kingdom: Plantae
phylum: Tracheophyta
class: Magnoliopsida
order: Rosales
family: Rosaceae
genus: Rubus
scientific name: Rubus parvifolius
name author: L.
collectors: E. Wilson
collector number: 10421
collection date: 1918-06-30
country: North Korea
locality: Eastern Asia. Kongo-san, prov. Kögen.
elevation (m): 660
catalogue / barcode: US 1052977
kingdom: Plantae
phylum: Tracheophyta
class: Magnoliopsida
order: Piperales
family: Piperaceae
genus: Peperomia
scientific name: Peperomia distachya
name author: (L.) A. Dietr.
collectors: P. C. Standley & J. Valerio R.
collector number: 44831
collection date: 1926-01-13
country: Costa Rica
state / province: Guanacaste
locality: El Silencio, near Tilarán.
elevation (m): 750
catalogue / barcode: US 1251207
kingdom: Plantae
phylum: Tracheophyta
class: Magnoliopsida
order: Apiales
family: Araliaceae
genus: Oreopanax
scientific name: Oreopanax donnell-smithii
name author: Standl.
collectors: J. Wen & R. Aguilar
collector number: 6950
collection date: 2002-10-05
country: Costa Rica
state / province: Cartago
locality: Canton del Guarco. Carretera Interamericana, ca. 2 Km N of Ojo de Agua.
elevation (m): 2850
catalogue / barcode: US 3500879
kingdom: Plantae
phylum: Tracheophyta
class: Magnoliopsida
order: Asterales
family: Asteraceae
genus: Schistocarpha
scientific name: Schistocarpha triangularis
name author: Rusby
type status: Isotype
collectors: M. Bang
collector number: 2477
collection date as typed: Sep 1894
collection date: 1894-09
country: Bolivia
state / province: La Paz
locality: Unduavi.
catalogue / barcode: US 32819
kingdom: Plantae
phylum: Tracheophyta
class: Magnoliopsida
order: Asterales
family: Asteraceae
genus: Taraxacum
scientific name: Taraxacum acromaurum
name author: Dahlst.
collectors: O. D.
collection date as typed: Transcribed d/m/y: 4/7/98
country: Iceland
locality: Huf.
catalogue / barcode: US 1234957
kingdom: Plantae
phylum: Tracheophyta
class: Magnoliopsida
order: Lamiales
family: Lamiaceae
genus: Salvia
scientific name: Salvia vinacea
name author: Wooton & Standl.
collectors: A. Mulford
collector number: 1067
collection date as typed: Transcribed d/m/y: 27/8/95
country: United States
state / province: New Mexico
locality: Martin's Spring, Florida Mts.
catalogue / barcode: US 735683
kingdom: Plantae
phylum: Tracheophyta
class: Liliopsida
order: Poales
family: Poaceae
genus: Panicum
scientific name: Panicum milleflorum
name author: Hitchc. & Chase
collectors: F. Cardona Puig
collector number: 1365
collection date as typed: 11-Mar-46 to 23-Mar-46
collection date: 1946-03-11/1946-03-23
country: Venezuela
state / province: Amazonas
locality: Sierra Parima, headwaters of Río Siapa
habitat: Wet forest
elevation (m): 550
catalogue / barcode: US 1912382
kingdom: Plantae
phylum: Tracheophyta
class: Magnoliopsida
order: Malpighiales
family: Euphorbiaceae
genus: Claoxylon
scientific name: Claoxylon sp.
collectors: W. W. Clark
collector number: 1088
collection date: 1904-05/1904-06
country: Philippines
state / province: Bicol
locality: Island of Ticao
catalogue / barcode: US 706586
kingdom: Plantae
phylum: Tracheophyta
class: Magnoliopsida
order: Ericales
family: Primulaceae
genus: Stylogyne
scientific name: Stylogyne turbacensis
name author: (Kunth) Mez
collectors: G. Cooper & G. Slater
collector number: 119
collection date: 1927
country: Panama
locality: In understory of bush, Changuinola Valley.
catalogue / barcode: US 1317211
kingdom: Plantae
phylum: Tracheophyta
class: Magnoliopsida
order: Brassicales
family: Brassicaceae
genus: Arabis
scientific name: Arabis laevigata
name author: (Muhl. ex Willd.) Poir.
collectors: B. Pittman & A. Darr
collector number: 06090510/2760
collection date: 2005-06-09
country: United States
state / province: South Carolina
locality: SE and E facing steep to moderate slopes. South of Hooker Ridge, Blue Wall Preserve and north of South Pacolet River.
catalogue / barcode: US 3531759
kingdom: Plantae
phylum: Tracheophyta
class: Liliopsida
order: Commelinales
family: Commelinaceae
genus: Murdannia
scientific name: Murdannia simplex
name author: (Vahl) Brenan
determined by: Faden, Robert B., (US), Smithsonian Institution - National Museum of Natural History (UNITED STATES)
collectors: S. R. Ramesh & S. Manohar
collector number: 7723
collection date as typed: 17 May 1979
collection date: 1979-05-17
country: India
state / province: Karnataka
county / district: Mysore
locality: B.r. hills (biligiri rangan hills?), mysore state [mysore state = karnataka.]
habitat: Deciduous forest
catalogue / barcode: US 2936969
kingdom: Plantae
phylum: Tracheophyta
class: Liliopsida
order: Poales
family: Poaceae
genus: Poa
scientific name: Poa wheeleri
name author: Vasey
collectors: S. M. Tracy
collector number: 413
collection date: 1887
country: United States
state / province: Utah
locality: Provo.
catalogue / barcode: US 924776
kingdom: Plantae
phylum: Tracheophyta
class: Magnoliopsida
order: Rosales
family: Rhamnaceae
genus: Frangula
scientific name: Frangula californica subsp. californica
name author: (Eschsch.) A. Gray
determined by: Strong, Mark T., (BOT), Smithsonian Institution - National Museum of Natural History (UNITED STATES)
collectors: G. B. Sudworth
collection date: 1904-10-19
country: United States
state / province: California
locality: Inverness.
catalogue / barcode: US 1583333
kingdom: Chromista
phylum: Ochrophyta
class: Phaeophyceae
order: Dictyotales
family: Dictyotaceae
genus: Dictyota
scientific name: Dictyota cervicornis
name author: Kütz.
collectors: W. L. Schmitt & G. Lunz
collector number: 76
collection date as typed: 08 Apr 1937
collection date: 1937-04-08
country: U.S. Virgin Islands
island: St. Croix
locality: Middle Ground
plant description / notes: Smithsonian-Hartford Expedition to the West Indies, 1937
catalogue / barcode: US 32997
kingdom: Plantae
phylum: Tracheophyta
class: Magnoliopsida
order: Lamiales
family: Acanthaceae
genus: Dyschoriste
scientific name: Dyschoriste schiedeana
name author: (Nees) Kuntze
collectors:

══════════

REQUIRED WORK: Can you reproduce every row above line for line, with no changes?

SOLUTION TO THIS TASK:
kingdom: Plantae
phylum: Tracheophyta
class: Magnoliopsida
order: Rosales
family: Rosaceae
genus: Rubus
scientific name: Rubus parvifolius
name author: L.
collectors: E. Wilson
collector number: 10421
collection date: 1918-06-30
country: North Korea
locality: Eastern Asia. Kongo-san, prov. Kögen.
elevation (m): 660
catalogue / barcode: US 1052977
kingdom: Plantae
phylum: Tracheophyta
class: Magnoliopsida
order: Piperales
family: Piperaceae
genus: Peperomia
scientific name: Peperomia distachya
name author: (L.) A. Dietr.
collectors: P. C. Standley & J. Valerio R.
collector number: 44831
collection date: 1926-01-13
country: Costa Rica
state / province: Guanacaste
locality: El Silencio, near Tilarán.
elevation (m): 750
catalogue / barcode: US 1251207
kingdom: Plantae
phylum: Tracheophyta
class: Magnoliopsida
order: Apiales
family: Araliaceae
genus: Oreopanax
scientific name: Oreopanax donnell-smithii
name author: Standl.
collectors: J. Wen & R. Aguilar
collector number: 6950
collection date: 2002-10-05
country: Costa Rica
state / province: Cartago
locality: Canton del Guarco. Carretera Interamericana, ca. 2 Km N of Ojo de Agua.
elevation (m): 2850
catalogue / barcode: US 3500879
kingdom: Plantae
phylum: Tracheophyta
class: Magnoliopsida
order: Asterales
family: Asteraceae
genus: Schistocarpha
scientific name: Schistocarpha triangularis
name author: Rusby
type status: Isotype
collectors: M. Bang
collector number: 2477
collection date as typed: Sep 1894
collection date: 1894-09
country: Bolivia
state / province: La Paz
locality: Unduavi.
catalogue / barcode: US 32819
kingdom: Plantae
phylum: Tracheophyta
class: Magnoliopsida
order: Asterales
family: Asteraceae
genus: Taraxacum
scientific name: Taraxacum acromaurum
name author: Dahlst.
collectors: O. D.
collection date as typed: Transcribed d/m/y: 4/7/98
country: Iceland
locality: Huf.
catalogue / barcode: US 1234957
kingdom: Plantae
phylum: Tracheophyta
class: Magnoliopsida
order: Lamiales
family: Lamiaceae
genus: Salvia
scientific name: Salvia vinacea
name author: Wooton & Standl.
collectors: A. Mulford
collector number: 1067
collection date as typed: Transcribed d/m/y: 27/8/95
country: United States
state / province: New Mexico
locality: Martin's Spring, Florida Mts.
catalogue / barcode: US 735683
kingdom: Plantae
phylum: Tracheophyta
class: Liliopsida
order: Poales
family: Poaceae
genus: Panicum
scientific name: Panicum milleflorum
name author: Hitchc. & Chase
collectors: F. Cardona Puig
collector number: 1365
collection date as typed: 11-Mar-46 to 23-Mar-46
collection date: 1946-03-11/1946-03-23
country: Venezuela
state / province: Amazonas
locality: Sierra Parima, headwaters of Río Siapa
habitat: Wet forest
elevation (m): 550
catalogue / barcode: US 1912382
kingdom: Plantae
phylum: Tracheophyta
class: Magnoliopsida
order: Malpighiales
family: Euphorbiaceae
genus: Claoxylon
scientific name: Claoxylon sp.
collectors: W. W. Clark
collector number: 1088
collection date: 1904-05/1904-06
country: Philippines
state / province: Bicol
locality: Island of Ticao
catalogue / barcode: US 706586
kingdom: Plantae
phylum: Tracheophyta
class: Magnoliopsida
order: Ericales
family: Primulaceae
genus: Stylogyne
scientific name: Stylogyne turbacensis
name author: (Kunth) Mez
collectors: G. Cooper & G. Slater
collector number: 119
collection date: 1927
country: Panama
locality: In understory of bush, Changuinola Valley.
catalogue / barcode: US 1317211
kingdom: Plantae
phylum: Tracheophyta
class: Magnoliopsida
order: Brassicales
family: Brassicaceae
genus: Arabis
scientific name: Arabis laevigata
name author: (Muhl. ex Willd.) Poir.
collectors: B. Pittman & A. Darr
collector number: 06090510/2760
collection date: 2005-06-09
country: United States
state / province: South Carolina
locality: SE and E facing steep to moderate slopes. South of Hooker Ridge, Blue Wall Preserve and north of South Pacolet River.
catalogue / barcode: US 3531759
kingdom: Plantae
phylum: Tracheophyta
class: Liliopsida
order: Commelinales
family: Commelinaceae
genus: Murdannia
scientific name: Murdannia simplex
name author: (Vahl) Brenan
determined by: Faden, Robert B., (US), Smithsonian Institution - National Museum of Natural History (UNITED STATES)
collectors: S. R. Ramesh & S. Manohar
collector number: 7723
collection date as typed: 17 May 1979
collection date: 1979-05-17
country: India
state / province: Karnataka
county / district: Mysore
locality: B.r. hills (biligiri rangan hills?), mysore state [mysore state = karnataka.]
habitat: Deciduous forest
catalogue / barcode: US 2936969
kingdom: Plantae
phylum: Tracheophyta
class: Liliopsida
order: Poales
family: Poaceae
genus: Poa
scientific name: Poa wheeleri
name author: Vasey
collectors: S. M. Tracy
collector number: 413
collection date: 1887
country: United States
state / province: Utah
locality: Provo.
catalogue / barcode: US 924776
kingdom: Plantae
phylum: Tracheophyta
class: Magnoliopsida
order: Rosales
family: Rhamnaceae
genus: Frangula
scientific name: Frangula californica subsp. californica
name author: (Eschsch.) A. Gray
determined by: Strong, Mark T., (BOT), Smithsonian Institution - National Museum of Natural History (UNITED STATES)
collectors: G. B. Sudworth
collection date: 1904-10-19
country: United States
state / province: California
locality: Inverness.
catalogue / barcode: US 1583333
kingdom: Chromista
phylum: Ochrophyta
class: Phaeophyceae
order: Dictyotales
family: Dictyotaceae
genus: Dictyota
scientific name: Dictyota cervicornis
name author: Kütz.
collectors: W. L. Schmitt & G. Lunz
collector number: 76
collection date as typed: 08 Apr 1937
collection date: 1937-04-08
country: U.S. Virgin Islands
island: St. Croix
locality: Middle Ground
plant description / notes: Smithsonian-Hartford Expedition to the West Indies, 1937
catalogue / barcode: US 32997
kingdom: Plantae
phylum: Tracheophyta
class: Magnoliopsida
order: Lamiales
family: Acanthaceae
genus: Dyschoriste
scientific name: Dyschoriste schiedeana
name author: (Nees) Kuntze
collectors:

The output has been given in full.